» What to work on
Below are the records; extract from them the line containing "ოპოზიციონერ პოლიტიკოსს მიუსაჯა" to the line containing "(194,68 EUR / 1 kg)", both lines included, exactly and with no pictures.

» Information shown

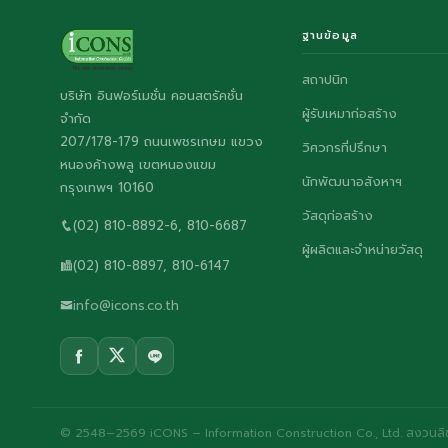
ฐานข้อมูล
สถาปนิก
บริษัท อินฟอร์เมชั่น คอนสตรัคชั่น
ผู้รับเหมาก่อสร้าง
จำกัด
207/178-179 ถนนเพชรเกษม แขวง
วิศวกรที่ปรึกษา
หนองค้างพลู เขตหนองแขม
นักพัฒนาอสังหาฯ
กรุงเทพฯ 10160
วัสดุก่อสร้าง
(02) 810-8892-6, 810-6687
ผู้ผลิตและจำหน่ายวัสดุ
(02) 810-8897, 810-6147
info@icons.co.th
© 2548–2569 iCONS – Information Construction Co., Ltd. สงวนลิขส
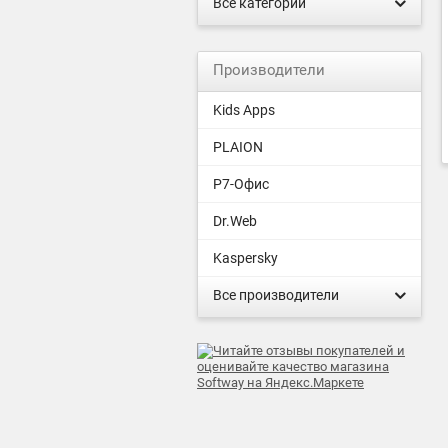
Все категории
Производители
Kids Apps
PLAION
Р7-Офис
Dr.Web
Kaspersky
Все производители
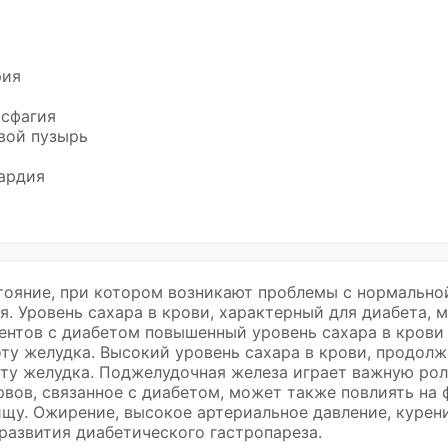
рия
исфагия
вой пузырь
ардия
стояние, при котором возникают проблемы с нормально
. Уровень сахара в крови, характерный для диабета, 
иентов с диабетом повышенный уровень сахара в крови
ту желудка. Высокий уровень сахара в крови, продол
оту желудка. Поджелудочная железа играет важную рол
рвов, связанное с диабетом, может также повлиять на
ищу. Ожирение, высокое артериальное давление, курен
 развития диабетического гастропареза.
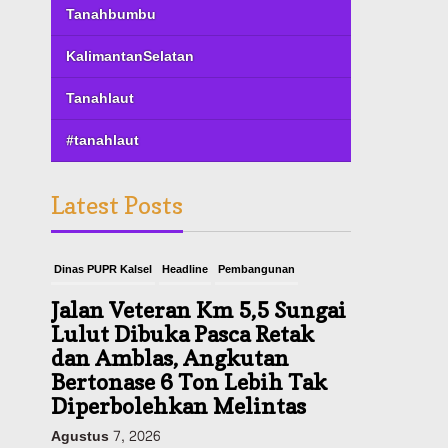
Tanahbumbu
KalimantanSelatan
Tanahlaut
#tanahlaut
Latest Posts
Dinas PUPR Kalsel
Headline
Pembangunan
Jalan Veteran Km 5,5 Sungai
Lulut Dibuka Pasca Retak
dan Amblas, Angkutan
Bertonase 6 Ton Lebih Tak
Diperbolehkan Melintas
Agustus 7, 2026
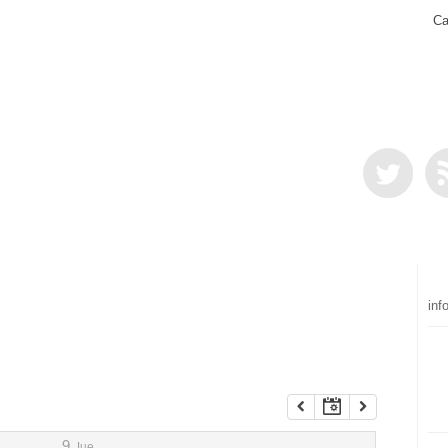
Ca
inf
9
Jue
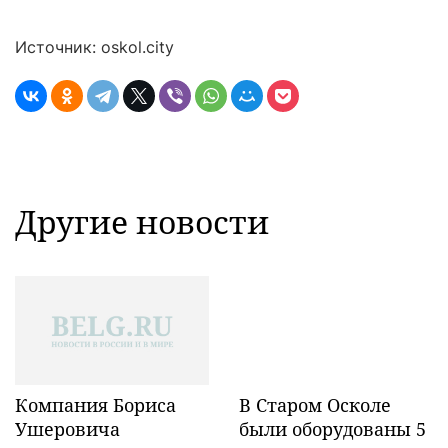
Источник: oskol.city
Другие новости
Компания Бориса
В Старом Осколе
Ушеровича
были оборудованы 5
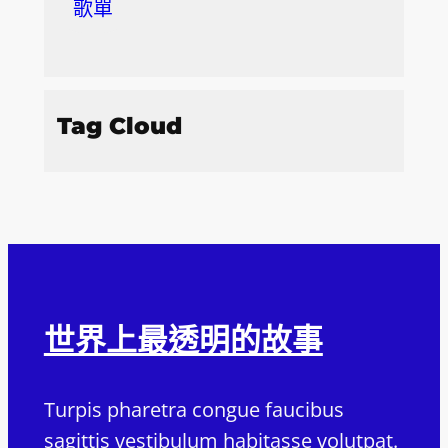
歌單
Tag Cloud
世界上最透明的故事
Turpis pharetra congue faucibus
sagittis vestibulum habitasse volutpat.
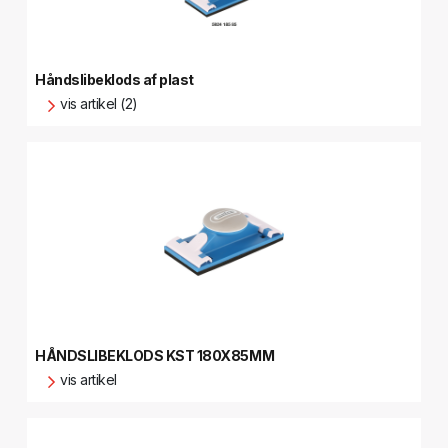
Håndslibeklods af plast
vis artikel (2)
HÅNDSLIBEKLODS KST 180X85MM
vis artikel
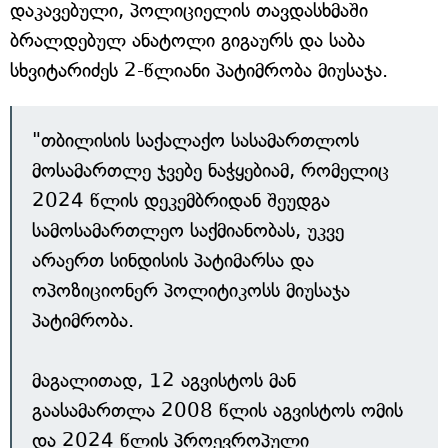
დაკავებული, პოლიციელის თავდასხმაში
ბრალდებულ ანატოლი გიგაურს და საბა
სხვიტარიძეს 2-წლიანი პატიმრობა მიუსაჯა.
"თბილისის საქალაქო სასამართლოს
მოსამართლე ჯვებე ნაჭყებიამ, რომელიც
2024 წლის დეკემბრიდან შეუდგა
სამოსამართლეო საქმიანობას, უკვე
არაერთ სინდისის პატიმარსა და
ოპოზიციონერ პოლიტიკოსს მიუსაჯა
პატიმრობა.
მაგალითად, 12 აგვისტოს მან
გაასამართლა 2008 წლის აგვისტოს ომის
და 2024 წლის პროევროპული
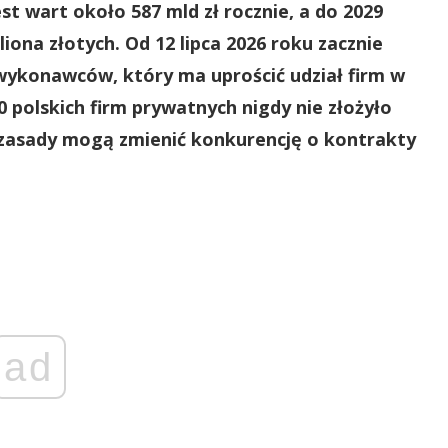
t wart około 587 mld zł rocznie, a do 2029
liona złotych. Od 12 lipca 2026 roku zacznie
wykonawców, który ma uprościć udział firm w
 polskich firm prywatnych nigdy nie złożyło
 zasady mogą zmienić konkurencję o kontrakty
ad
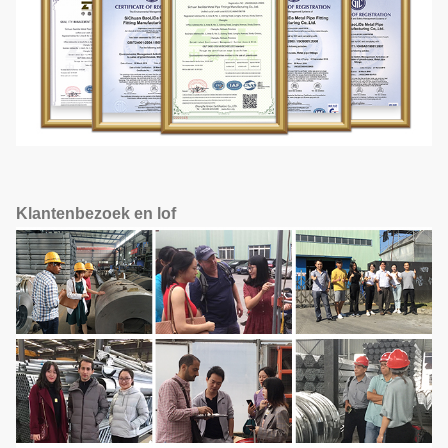
Klantenbezoek en lof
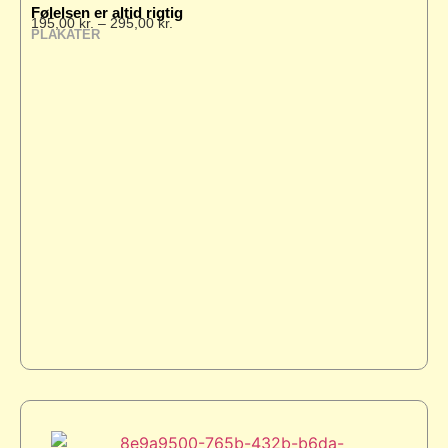
Følelsen er altid rigtig
195,00
kr.
–
295,00
kr.
PLAKATER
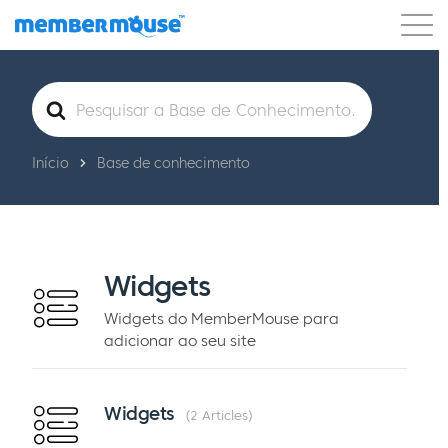
Recursos
Clientes
Preços
Blog
Pesquisar
por
Podcast
Login do cliente
Suporte
Começar a usar
Início
Base de conhecimento
Widgets
Widgets do MemberMouse para
adicionar ao seu site
Widgets
2 Articles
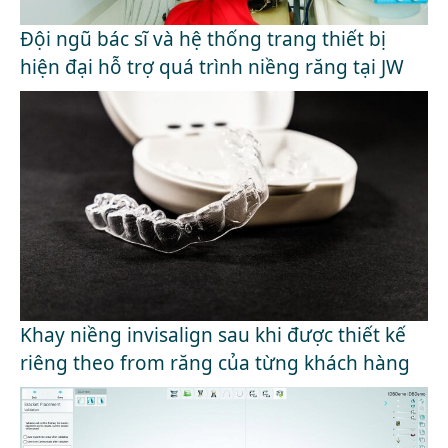
Đội ngũ bác sĩ và hệ thống trang thiết bị
hiện đại hỗ trợ quá trình niềng răng tại JW
Khay niềng invisalign sau khi được thiết kế
riêng theo from răng của từng khách hàng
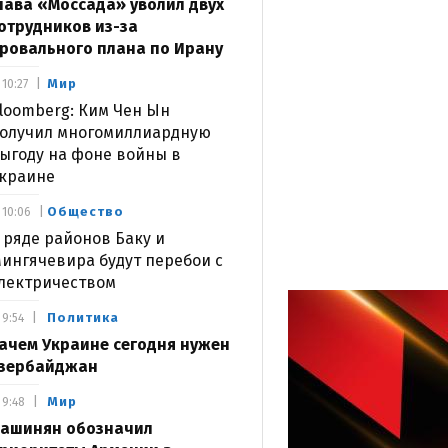
лава «Моссада» уволил двух
отрудников из-за
ровального плана по Ирану
Мир
10:27
loomberg: Ким Чен Ын
олучил многомиллиардную
ыгоду на фоне войны в
краине
Общество
10:06
 ряде районов Баку и
ингячевира будут перебои с
лектричеством
Политика
9:54
ачем Украине сегодня нужен
зербайджан
Мир
9:48
ашинян обозначил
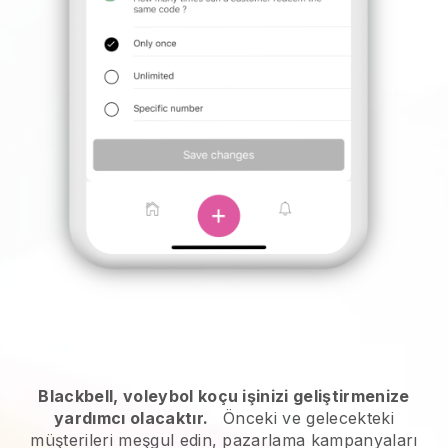
Blackbell, voleybol koçu işinizi geliştirmenize
yardımcı olacaktır.
Önceki ve gelecekteki
müşterileri meşgul edin, pazarlama kampanyaları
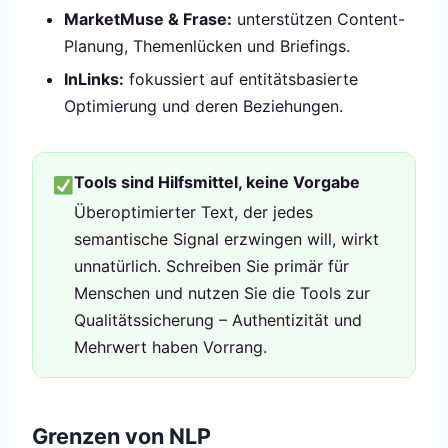
MarketMuse & Frase:
unterstützen Content-
Planung, Themenlücken und Briefings.
InLinks:
fokussiert auf entitätsbasierte
Optimierung und deren Beziehungen.
Tools sind Hilfsmittel, keine Vorgabe
Überoptimierter Text, der jedes
semantische Signal erzwingen will, wirkt
unnatürlich. Schreiben Sie primär für
Menschen und nutzen Sie die Tools zur
Qualitätssicherung – Authentizität und
Mehrwert haben Vorrang.
Grenzen von NLP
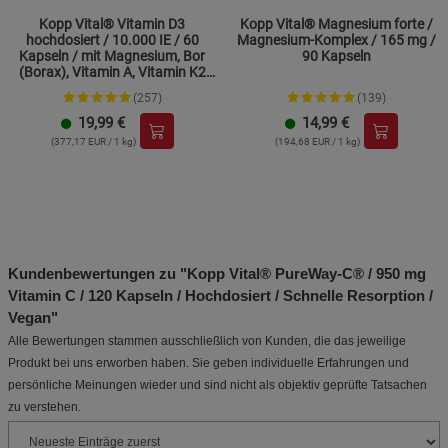
Kopp Vital® Vitamin D3
Kopp Vital® Magnesium forte /
hochdosiert / 10.000 IE / 60
Magnesium-Komplex / 165 mg /
Kapseln / mit Magnesium, Bor
90 Kapseln
(Borax), Vitamin A, Vitamin K2
und Zink
(257)
(139)
19,99
€
14,99
€
(377,17 EUR / 1 kg)
(194,68 EUR / 1 kg)
Kundenbewertungen zu "Kopp Vital® PureWay-C® / 950 mg
Vitamin C / 120 Kapseln / Hochdosiert / Schnelle Resorption /
Vegan"
Alle Bewertungen stammen ausschließlich von Kunden, die das jeweilige
Produkt bei uns erworben haben. Sie geben individuelle Erfahrungen und
persönliche Meinungen wieder und sind nicht als objektiv geprüfte Tatsachen
zu verstehen.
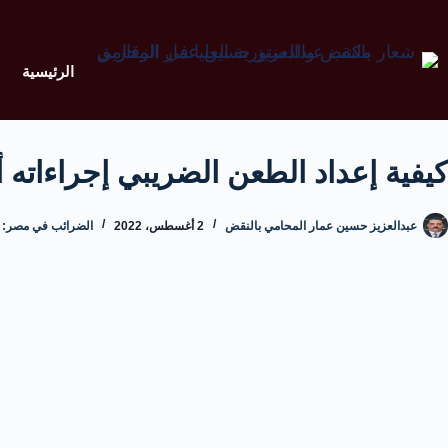
الرئيسية
كيفية إعداد الطعن الضريبي إجراءاته
عبدالعزيز حسين عمار المحامي بالنقض
2 أغسطس، 2022
الضرائب في مصر: ال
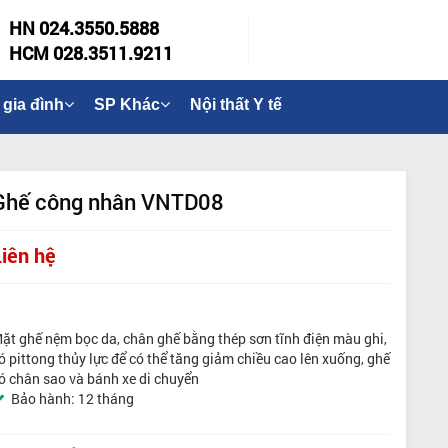
HN 024.3550.5888
HCM 028.3511.9211
 gia đình
SP Khác
Nội thất Y tế
Ghế công nhân VNTD08
Liên hệ
ặt ghế nệm bọc da, chân ghế bằng thép sơn tĩnh điện màu ghi,
ó pittong thủy lực để có thể tăng giảm chiều cao lên xuống, ghế
ó chân sao và bánh xe di chuyển
Bảo hành: 12 tháng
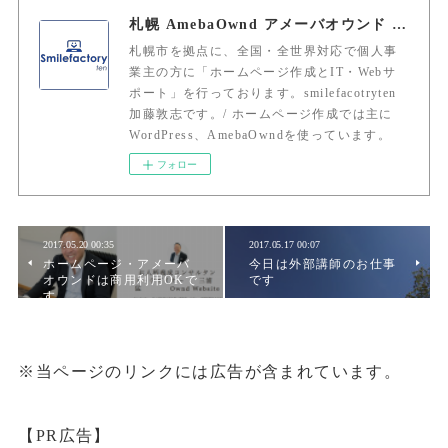
札幌 AmebaOwnd アメーバオウンド 加藤敦志
札幌市を拠点に、全国・全世界対応で個人事
業主の方に「ホームページ作成とIT・Webサ
ポート」を行っております。smilefacotryten
加藤敦志です。/ ホームページ作成では主に
WordPress、AmebaOwndを使っています。
フォロー
2017.05.20 00:35
2017.05.17 00:07
ホームページ・アメーバ
今日は外部講師のお仕事
オウンドは商用利用OKで
です
す
※当ページのリンクには広告が含まれています。
【PR広告】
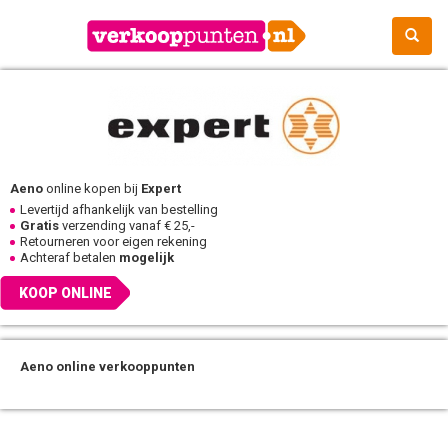
Aeno
online kopen bij
Expert
Levertijd afhankelijk van bestelling
Gratis
verzending vanaf € 25,-
Retourneren voor eigen rekening
Achteraf betalen
mogelijk
KOOP ONLINE
Aeno online verkooppunten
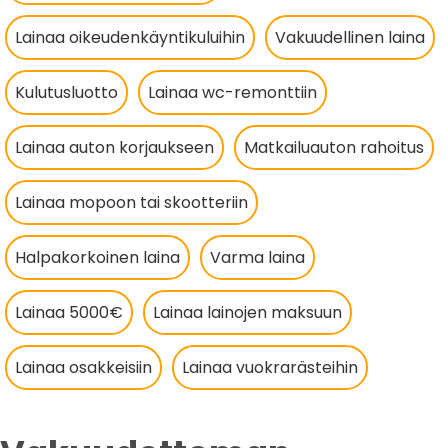
Lainaa oikeudenkäyntikuluihin
Vakuudellinen laina
Kulutusluotto
Lainaa wc-remonttiin
Lainaa auton korjaukseen
Matkailuauton rahoitus
Lainaa mopoon tai skootteriin
Halpakorkoinen laina
Varma laina
Lainaa 5000€
Lainaa lainojen maksuun
Lainaa osakkeisiin
Lainaa vuokrarästeihin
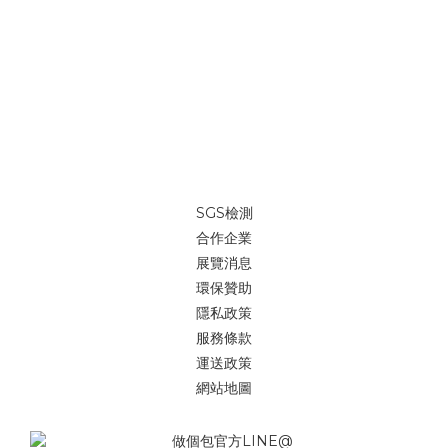
SGS檢測
合作企業
展覽消息
環保贊助
隱私政策
服務條款
運送政策
網站地圖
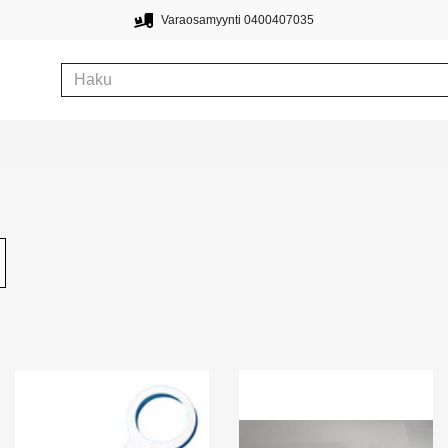
Varaosamyynti 0400407035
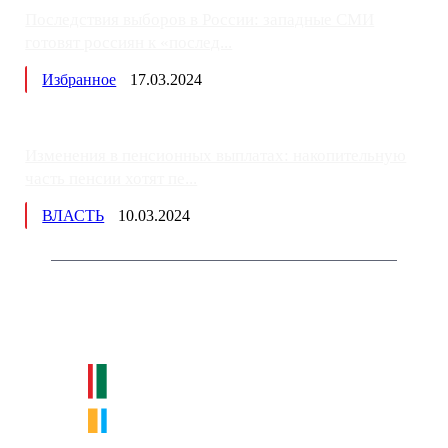
Последствия выборов в России: западные СМИ
готовят россиян к «послед...
Избранное
17.03.2024
Изменения в пенсионных выплатах: накопительную
часть пенсии хотят пе...
ВЛАСТЬ
10.03.2024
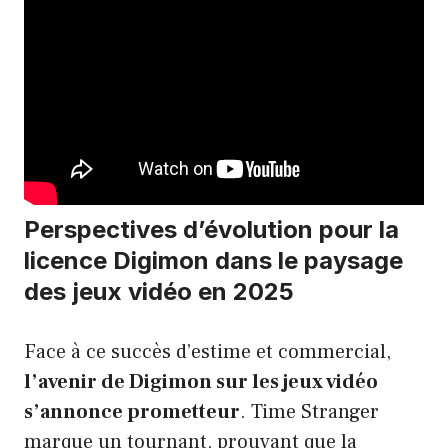
Perspectives d’évolution pour la
licence Digimon dans le paysage
des jeux vidéo en 2025
Face à ce succès d’estime et commercial,
l’avenir de Digimon sur les jeux vidéo
s’annonce prometteur
. Time Stranger
marque un tournant, prouvant que la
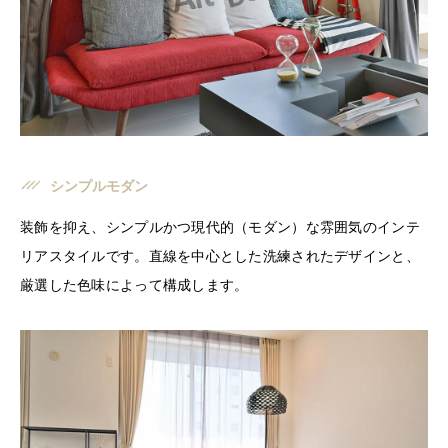
シンプルモダン
装飾を抑え、シンプルかつ現代的（モダン）な雰囲気のインテ
リアスタイルです。直線を中心とした洗練されたデザインと、
厳選した色味によって構成します。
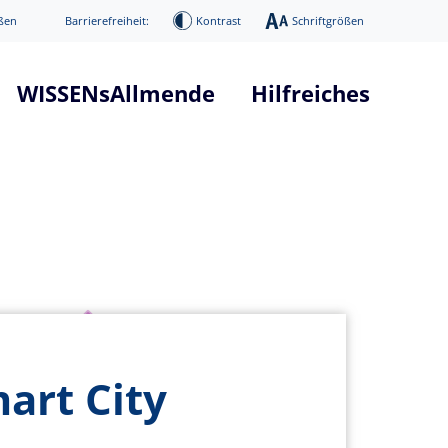
ßen
Barrierefreiheit:
Kontrast
Schriftgrößen
WISSENsAllmende
Hilfreiches
tform "WISSENsAllmende"
Glossar Smart City Projekt
he
Glossar 5G Verkehrsvernetzun
nd Systemarchitektur
Infos über 5G Technologie
mierung
News / Presse
Digitaler Donnerstag
ge
Veranstaltungen
art City
age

» Answer to the exercise
ოპოზიციონერ პოლიტიკოსს მიუსაჯა
პატიმრობა.
მაგალითად, 12 აგვისტოს მან
გაასამართლა 2008 წლის აგვისტოს ომის
და 2024 წლის პროევროპული
t wart około 587 mld zł rocznie, a do 2029
liona złotych. Od 12 lipca 2026 roku zacznie
wykonawców, który ma uprościć udział firm w
 polskich firm prywatnych nigdy nie złożyło
 zasady mogą zmienić konkurencję o kontrakty
ad
Klantenbezoek en lof
Følelsen er altid rigtig
195,00
kr.
–
295,00
kr.
PLAKATER
Recursos
Clientes
Preços
Blog
Pesquisar
por
Podcast
Login do cliente
Suporte
Começar a usar
Início
Base de conhecimento
Widgets
Widgets do MemberMouse para
adicionar ao seu site
Widgets
2 Articles
Đội ngũ bác sĩ và hệ thống trang thiết bị
hiện đại hỗ trợ quá trình niềng răng tại JW
Khay niềng invisalign sau khi được thiết kế
riêng theo from răng của từng khách hàng
лава «Моссада» уволил двух
отрудников из-за
ровального плана по Ирану
Мир
10:27
loomberg: Ким Чен Ын
олучил многомиллиардную
ыгоду на фоне войны в
краине
Общество
10:06
 ряде районов Баку и
ингячевира будут перебои с
лектричеством
Политика
9:54
ачем Украине сегодня нужен
зербайджан
Мир
9:48
ашинян обозначил
Blackbell, voleybol koçu işinizi geliştirmenize
yardımcı olacaktır.
Önceki ve gelecekteki
müşterileri meşgul edin, pazarlama kampanyaları
MarketMuse & Frase:
unterstützen Content-
Planung, Themenlücken und Briefings.
InLinks:
fokussiert auf entitätsbasierte
Optimierung und deren Beziehungen.
Tools sind Hilfsmittel, keine Vorgabe
Überoptimierter Text, der jedes
semantische Signal erzwingen will, wirkt
unnatürlich. Schreiben Sie primär für
Menschen und nutzen Sie die Tools zur
Qualitätssicherung – Authentizität und
Mehrwert haben Vorrang.
Grenzen von NLP
Kopp Vital® Vitamin D3
Kopp Vital® Magnesium forte /
hochdosiert / 10.000 IE / 60
Magnesium-Komplex / 165 mg /
Kapseln / mit Magnesium, Bor
90 Kapseln
(Borax), Vitamin A, Vitamin K2
und Zink
(257)
(139)
19,99
€
14,99
€
(377,17 EUR / 1 kg)
(194,68 EUR / 1 kg)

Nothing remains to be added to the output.